* DIRECTIVE
Can you reproduce word for word the stretch of the records below, from their start through the line that contains "It says 10h49"?

* SUPPLIED DATA
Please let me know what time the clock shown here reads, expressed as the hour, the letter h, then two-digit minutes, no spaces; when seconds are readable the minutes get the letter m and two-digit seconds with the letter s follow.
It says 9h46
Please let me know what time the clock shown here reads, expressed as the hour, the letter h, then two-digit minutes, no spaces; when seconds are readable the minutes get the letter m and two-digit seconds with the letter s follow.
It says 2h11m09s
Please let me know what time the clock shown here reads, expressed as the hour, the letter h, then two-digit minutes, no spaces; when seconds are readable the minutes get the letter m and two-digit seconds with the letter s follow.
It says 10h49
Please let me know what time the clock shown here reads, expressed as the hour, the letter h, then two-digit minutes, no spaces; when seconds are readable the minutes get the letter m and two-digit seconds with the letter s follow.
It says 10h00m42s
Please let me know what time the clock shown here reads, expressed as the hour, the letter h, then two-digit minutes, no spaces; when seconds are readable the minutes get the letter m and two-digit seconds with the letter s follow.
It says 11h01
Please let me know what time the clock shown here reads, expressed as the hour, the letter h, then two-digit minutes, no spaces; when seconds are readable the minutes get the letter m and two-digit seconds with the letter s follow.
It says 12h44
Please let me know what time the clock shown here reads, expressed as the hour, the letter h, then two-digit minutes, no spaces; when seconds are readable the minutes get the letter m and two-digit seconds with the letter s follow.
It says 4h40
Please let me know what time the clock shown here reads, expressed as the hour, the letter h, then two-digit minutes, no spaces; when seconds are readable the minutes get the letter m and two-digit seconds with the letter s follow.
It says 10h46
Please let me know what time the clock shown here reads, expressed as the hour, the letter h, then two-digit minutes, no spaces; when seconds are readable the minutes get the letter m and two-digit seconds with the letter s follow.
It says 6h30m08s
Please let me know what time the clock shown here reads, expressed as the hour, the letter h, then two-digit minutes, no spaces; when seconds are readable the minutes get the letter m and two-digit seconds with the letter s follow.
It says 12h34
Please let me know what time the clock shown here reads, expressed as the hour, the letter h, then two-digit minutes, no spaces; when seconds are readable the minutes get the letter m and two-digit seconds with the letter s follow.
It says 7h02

* COMPLETE RESPONSE
Please let me know what time the clock shown here reads, expressed as the hour, the letter h, then two-digit minutes, no spaces; when seconds are readable the minutes get the letter m and two-digit seconds with the letter s follow.
It says 9h46
Please let me know what time the clock shown here reads, expressed as the hour, the letter h, then two-digit minutes, no spaces; when seconds are readable the minutes get the letter m and two-digit seconds with the letter s follow.
It says 2h11m09s
Please let me know what time the clock shown here reads, expressed as the hour, the letter h, then two-digit minutes, no spaces; when seconds are readable the minutes get the letter m and two-digit seconds with the letter s follow.
It says 10h49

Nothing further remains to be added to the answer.